The best travel guides offer truly local insights on the cities or areas they cover, particularly tips on worthwhile places, experiences and events that visitors might otherwise miss. But even the best guides rarely proffer their insights in a memorably charming, humorous and unique way.
However, in this reviewer’s opinion, Traveling Savannah: A Girl’s Guide, a handily pocket-sized new travel guide to Savannah, Georgia by lawyer and Savannah native Meredith Leigh Gaunce, offers just such a blend of local insight and unique charm.
In her one-page introduction, Gaunce explains that she set out to write her guide because she realized that “while there are a myriad of generic Savannah travel books with cool sites and restaurants, there are none geared specifically toward women”. As the back-cover description says, “No boring history in here – just the fun stuff needed to plan the ultimate girls weekend.”
Gaunce has not let any establishments “purchase a spot” in the book, deciding to stick purely to her own personal knowledge of shops, restaurants, events, theaters and spas.
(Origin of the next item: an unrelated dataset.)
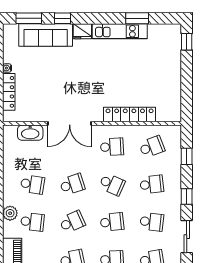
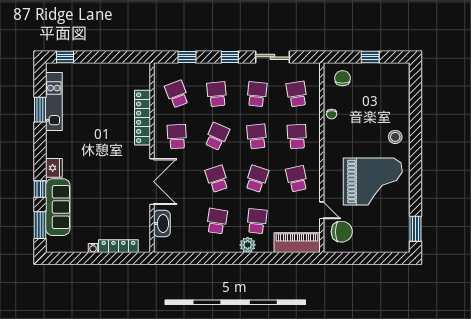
kitchen unit: (120, 31) -> (54, 101), moved
school desk: (72, 222) -> (257, 179), turned 42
As a result, the book is truly an independent travel guide, very much reflecting one woman’s view of her favorite city. But it is important to note that one thing missing in the guide is that it does not feature any reviews of, or tips on, accommodation in Savannah, so if you’re planning to visit the Georgia city, you’ll need to research your accommodation options on the Internet or in another travel guide.
As a man, this reviewer perhaps isn’t the most-qualified person to write about a book written specifically for women. However, he feels the sunny humor, dozens of custom-painted watercolor illustrations and many valuable tips about Savannah that cram Traveling Savannah: A Girl’s Guide make it a worthwhile, fun browse for women and men alike. A glance at the book might help husbands and boyfriends visiting Savannah with their partners find out where their significant others might suddenly have disappeared to …
While many men might not be fascinated by Gaunce’s enthusiastic descriptions of shoe shops, designer boutiques, bridal salons and stores selling personalized stationery, it’s a fair bet that many female visitors to Savannah will find her views on such establishments to be of distinct interest. And many men will be quickly won over by Gaunce’s tongue-in-cheek takes – and the practical information she provides – on Savannah’s best neighborhood restaurants, cafes and events.
The reviewer’s favorite passage (on the subject of highly recommended barbecue restaurant ‘Blowin’ Smoke’), is one of many such asides Gaunce makes: “My hubby and I threw a couples’ baby shower there for some friends of ours and called it a baby-Q. I thought it was quite the clever name, but some people said it sounded like we’d be roasting babies on a spit. I find those people to be truly disturbed.” There probably aren’t many travel guides that would include such a paragraph, but it made this jaded travel-guide-reader laugh and appreciate the book all the more.
No review of Traveling Savannah: A Girl’s Guide would be complete without mentioning a feature that really sets it apart from the pack: the custom-painted watercolors of Savannah scenes by illustrator Erin Salzer Hanna (a landscape architect and graphic designer by day) that accompany just about every entry in the book. Painted in a folksy style, Salzer’s many watercolors make the guide perhaps the most charmingly illustrated travel book this reviewer has ever seen.
Copies of Traveling Savannah: A Girl’s Guide can be purchased direct from author Meredith Leigh Gaunce by visiting the website www.traveling-girls.com, or by e-mailing her at meredithgaunce(at)gmail.com. Retail-priced at $17.95 (shops wishing to stock the guide can buy it for $12.00 wholesale), this 130-page, soft-cover book isn’t the cheapest travel guide you’ll ever find. However, girls, the tips it provides and the laughs it’ll give you will make it a terrific book to put into your purse if you’re on your way to Savannah.